Présent au Sénat, Thibaut Bruttin, directeur général de Reporters sans frontières (RSF), a dénoncé une condamnation sans précédent. « C’est la peine la plus lourde jamais prononcée contre un journaliste français depuis dix ans », a-t-il rappelé. « Par la décision du 3 décembre dernier, l’Algérie s’est mise dans une impasse. La grâce est aujourd’hui la seule issue possible. »
Le 10 décembre, Sylvie Godard, la mère du journaliste, a adressé une lettre de demande de grâce au président algérien Abdelmadjid Tebboune, invoquant un « geste d’humanité ». « J’en appelle à sa bienveillance et à sa clémence. Le dossier est vide. Christophe n’est ni un conspirateur ni un terroriste », confie-t-elle.
Par ailleurs son fils a déposé un pourvoi en cassation contre sa condamnation, afin d’obtenir un nouveau procès. « Nous n’avons pas grand-chose à attendre de la justice algérienne. Le pourvoi est surtout un moyen de préserver un contact humain et juridique avec Christophe », explique Thibaut Bruttin.
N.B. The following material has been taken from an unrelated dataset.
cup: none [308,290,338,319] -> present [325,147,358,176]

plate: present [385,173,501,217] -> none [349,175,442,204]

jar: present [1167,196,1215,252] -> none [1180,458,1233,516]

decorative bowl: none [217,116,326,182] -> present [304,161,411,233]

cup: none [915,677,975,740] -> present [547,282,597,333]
« Le cas de Christophe est désormais une affaire majeure pour la France »
Aux côtés de Sylvie Godard, le père du journaliste, Francis Godard, tient à dissiper toute ambiguïté. « Nous n’avons strictement aucune hostilité vis-à-vis de l’Algérie. Christophe aime ce pays, comme nous. L’idée qu’il puisse être animé d’intentions hostiles est aberrante. » En revanche, la famille ne cache plus ses doutes quant au déroulement du procès. « Neuf heures d’audience, et aucune accusation n’a pu être démontrée. Nos avocats ont montré que tout ça ne reposait sur rien. Quand, après cela, une peine de sept ans est prononcée, ça nous met quand même un petit doute quant au fonctionnement de la justice algérienne », confie Francis Godard.
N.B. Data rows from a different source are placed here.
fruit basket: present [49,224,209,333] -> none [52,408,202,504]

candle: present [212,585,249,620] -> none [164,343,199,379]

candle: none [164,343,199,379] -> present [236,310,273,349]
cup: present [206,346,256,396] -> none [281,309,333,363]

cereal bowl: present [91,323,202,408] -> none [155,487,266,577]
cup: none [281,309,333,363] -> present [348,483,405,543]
Reçus successivement par Emmanuel Macron, le ministre des Affaires étrangères Jean-Noël Barrot, puis par le président du Sénat Gérard Larcher, les parents voient dans cette mobilisation institutionnelle un signal fort. « Cela montre que le cas de Christophe est désormais une affaire majeure pour la France », souligne Sylvie Godard.
« Un prisonnier d’État »
Président de la commission des affaires étrangères du Sénat, le sénateur Cédric Perrin (Les Républicains) dénonce une situation « révoltante ». « Christophe Gleizes est aujourd’hui un prisonnier d’État. (…) Il était nécessaire que la représentation nationale se mobilise pour accompagner sa famille et dénoncer cette injustice. »
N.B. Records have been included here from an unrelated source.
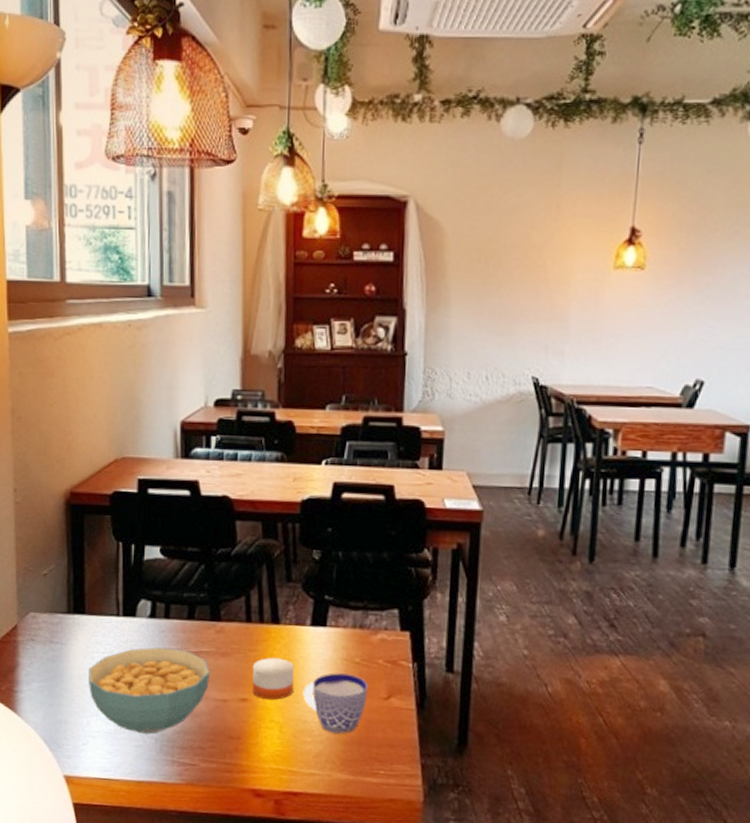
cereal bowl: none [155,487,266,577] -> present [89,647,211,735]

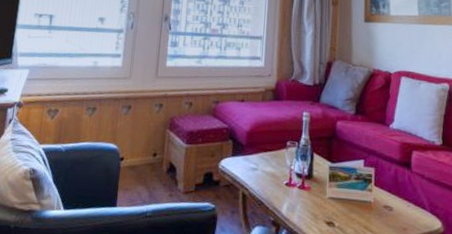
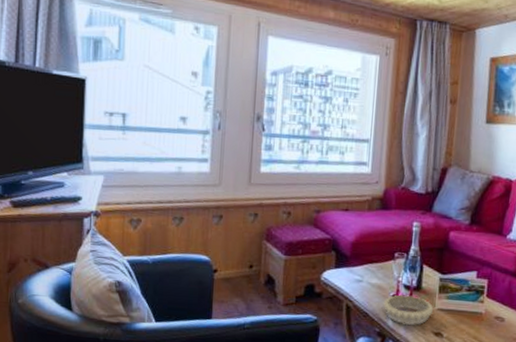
decorative bowl: none [277,183,325,215] -> present [383,295,434,326]

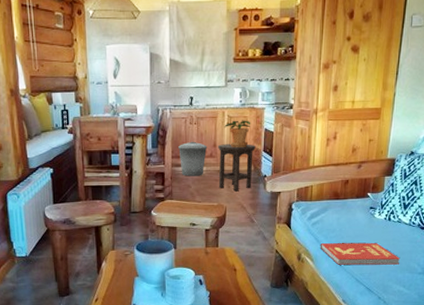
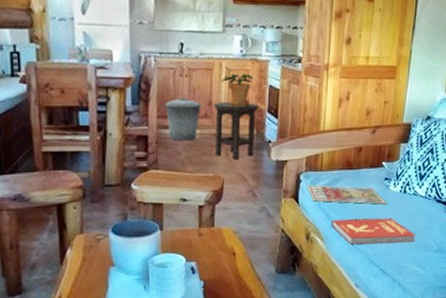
magazine: none [298,213,372,230] -> present [307,185,387,205]

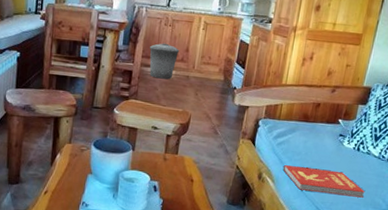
stool: present [213,102,259,160] -> none [185,50,229,100]
potted plant: present [221,73,254,107] -> none [199,27,227,56]
magazine: present [307,185,387,205] -> none [264,130,339,158]

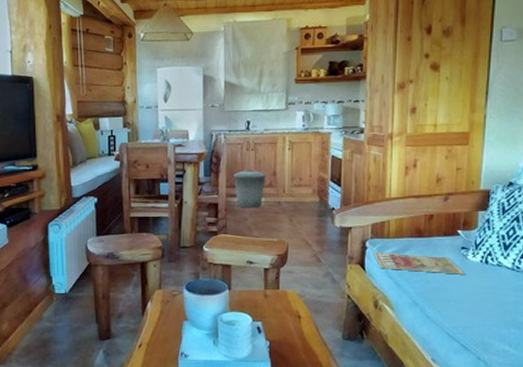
magazine: none [264,130,339,158] -> present [373,252,465,275]
book: present [283,165,365,198] -> none [401,289,503,318]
L’élu souligne également l’importance de la mobilisation internationale, notamment dans le monde du sport.
« Ce métier est sa raison de vivre »
Malgré l’épreuve, Christophe Gleizes « tient ». Ses proches rapportent un moral solide, nourri par la mobilisation. « Il sait que nous nous battons pour lui », confie sa mère. Ses parents dérivent « un moral d’acier », lors de leur dernier échange et rappellent que « ce métier est sa raison de vivre ». « Ce n’est pas un séjour en prison qui l’empêchera d’être journaliste. » assurent-ils.
Pour la famille de Christophe Gleizes, l’attente se concentre désormais sur un seul geste, celui du président algérien. Un geste de grâce, espèrent-ils, pour que le journaliste retrouve les siens « le plus rapidement possible ».